Old Dog New Tricks: Exhibit E, Mountain Biking

I've tried it a couple times before, so mountain biking isn't technically a new trick for me.  But the last time I gave it a try was years ago, and at no time had I really given it a fair chance.  I'm all about "old dog, new trick" mode right now, though, so it seemed to be the right time give mountain biking another go.  I borrowed a sweet bike and Barry and I headed out to Forest Service Road 44 to ride a few of his tried and true trails... trails that he and I have done some maintenance on in the recent past and that would be both mellow enough to keep me from being scared or frustrated, but challenging enough to keep things interesting for me.  Being on the right bike, getting great tips from Barry, trusting that the bike and I could handle most of what would come my way, and - most importantly - approaching the ride with an excited attitude, made for a very different experience than what I'd had when I'd ridden mountain bikes in the past.  In fact, it made for an awesome time.  I hooted as I rode over terrain that I was a little unsure of, I laughed out loud due to the combination of giddy nervousness and child-like thrill that resulted from flying over rocks and roots, and was proud of myself for doing something well that I'd always thought I wouldn't be good at.

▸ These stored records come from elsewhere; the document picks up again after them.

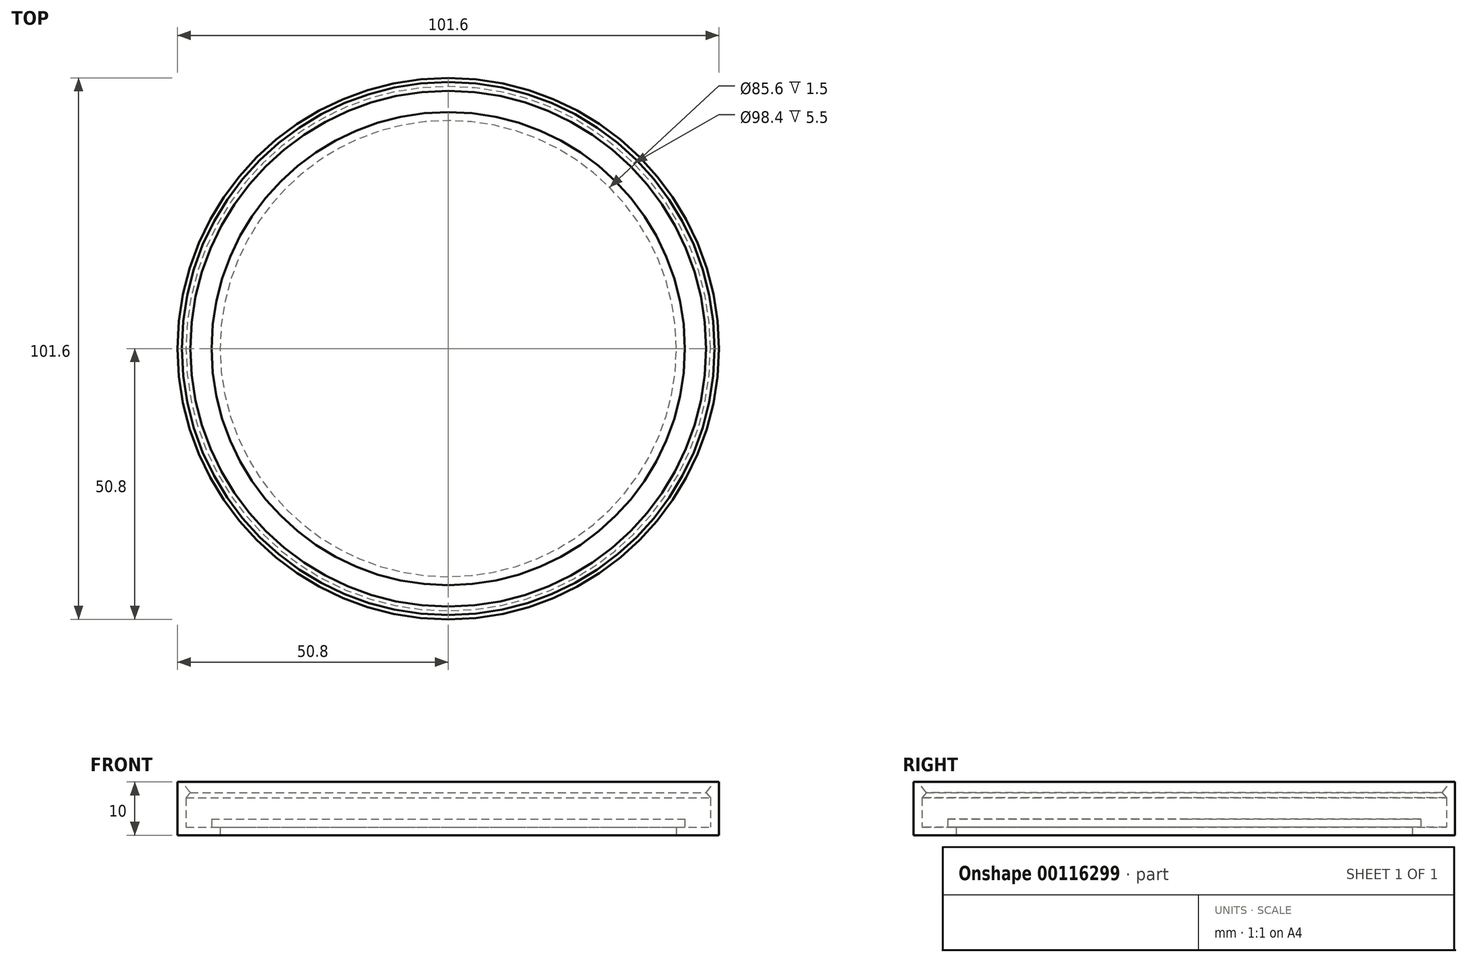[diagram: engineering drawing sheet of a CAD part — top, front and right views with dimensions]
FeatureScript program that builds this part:
annotation { "Feature Type Name" : "Feature", "Feature Type Description" : "" }
export const myFeature = defineFeature(function(context is Context, id is Id, definition is map)
    precondition{}
    {
        {
            var Q0;
            Q0=qCreatedBy(makeId("Front.planeOp"),FACE);
            var sketch = newSketch(context, id + "F0", { "sketchPlane" : qUnion([Q0])});
            skLineSegment(sketch, "E0", {"start": v(0, 3) * mm, "end": v(-44.4, 3) * mm});
            skLineSegment(sketch, "E1", {"start": v(-44.4, 3) * mm, "end": v(-44.4, 1.5) * mm});
            skLineSegment(sketch, "E2", {"start": v(-44.4, 1.5) * mm, "end": v(-49.2, 1.5) * mm});
            skLineSegment(sketch, "E3", {"start": v(-48.4, 8) * mm, "end": v(-50, 10) * mm});
            skLineSegment(sketch, "E4", {"start": v(-50, 10) * mm, "end": v(-50.8, 10) * mm});
            skLineSegment(sketch, "E5", {"start": v(-50.8, 10) * mm, "end": v(-50.8, 0) * mm});
            skLineSegment(sketch, "E6", {"start": v(-50.8, 0) * mm, "end": v(-42.8, 0) * mm});
            skLineSegment(sketch, "E7", {"start": v(-42.8, 0) * mm, "end": v(-42.8, 1.5) * mm});
            skLineSegment(sketch, "E8", {"start": v(-42.8, 1.5) * mm, "end": v(0, 1.5) * mm});
            skLineSegment(sketch, "E9", {"start": v(0, 1.5) * mm, "end": v(0, 3) * mm});
            skLineSegment(sketch, "E10", {"start": v(-48.4, 8) * mm, "end": v(-49.2, 7) * mm});
            skLineSegment(sketch, "E11", {"start": v(-49.2, 7) * mm, "end": v(-49.2, 1.5) * mm});
            skSolve(sketch);
        }
        {
            var Q0;
            Q0=makeQuery(id+"F0.imprint","IMPRINT",FACE,{"disambiguationData":[TD([[makeQuery(id+"F0.imprint","IMPRINT",EDGE,{"derivedFrom":sQuery(id+"F0.wireOp",EDGE,"E0")}),1.0]])]});
            var Q1;
            Q1=sQuery(id+"F0.wireOp",EDGE,"E9");
            revolve(context, id + "F1", {"entities" : qUnion([Q0]), "axis" : qUnion([Q1]), "revolveType" : RevolveType.FULL});
        }
    });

We camped on the Hood River after a day of riding and headed out for more biking the next day, hitting one of the trails I'd loved on day one for another go-around and checking out a new trail to practice some of what I'd learned the day before.  At one point, Barry - being really thoughtful, as he'd been all weekend - asked if I'd had enough riding and suggested that maybe we should go back to our campsite and relax a bit.  I weighed my options for a minute and decided that another descent on a trail that I'd particularly liked was in order.  We hopped back on the bikes and during the descent I realized: whenever given the option, choose to ride some more.  The river was there to welcome us when we'd gotten sweaty and dirty enough to call it quits for the day.

We had a longer drive home than usual as our regular route home is closed due to the devastating and infuriating forest fire that's burning in the Columbia River Gorge.  The scenery was tough to digest, with plumes of smoke rising from such a beautiful landscape.  But I must admit, nothing was going to dampen the contentment that a weekend of mountain bike riding, thanks in so many ways to Barry, had given me.